→ Entries taken from a collection

--- START ---

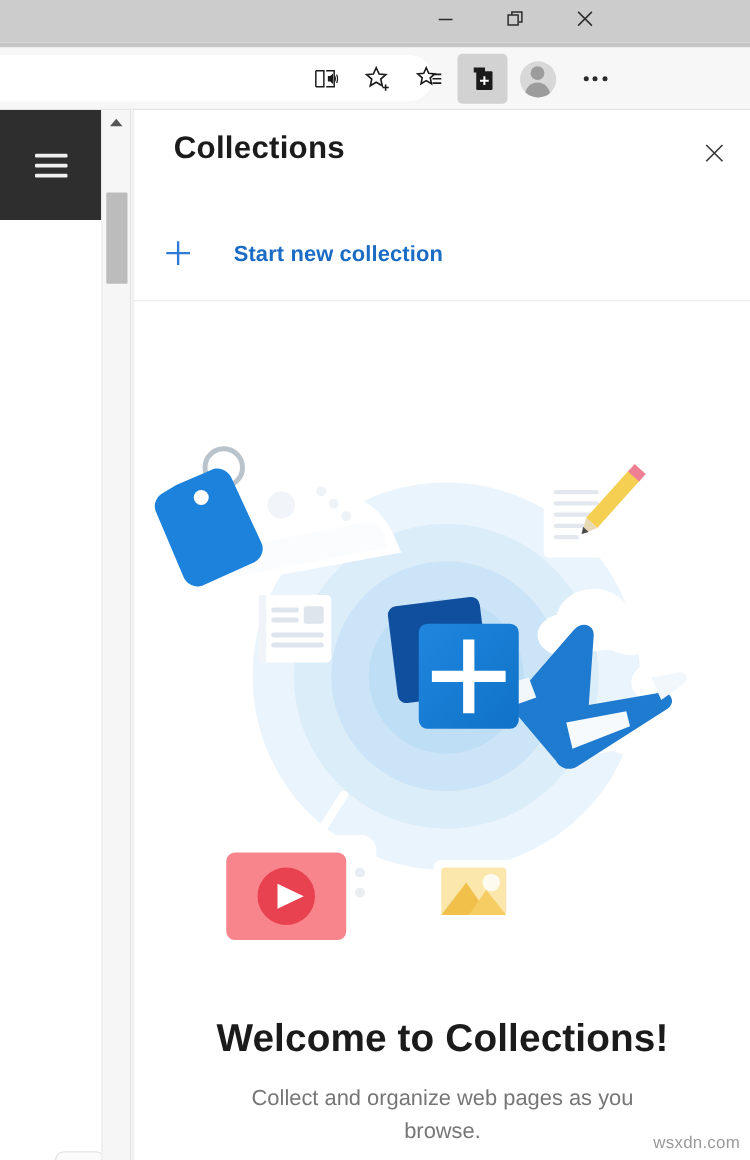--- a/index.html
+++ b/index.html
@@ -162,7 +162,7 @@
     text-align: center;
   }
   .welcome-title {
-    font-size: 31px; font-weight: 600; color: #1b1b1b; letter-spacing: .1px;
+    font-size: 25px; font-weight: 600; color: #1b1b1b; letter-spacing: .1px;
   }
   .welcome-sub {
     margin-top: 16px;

--- END ---

→ TASK OBJECTIVE
From the entries above, select each line containing the string "font".

→ REPLY
-    font-size: 31px; font-weight: 600; color: #1b1b1b; letter-spacing: .1px;
+    font-size: 25px; font-weight: 600; color: #1b1b1b; letter-spacing: .1px;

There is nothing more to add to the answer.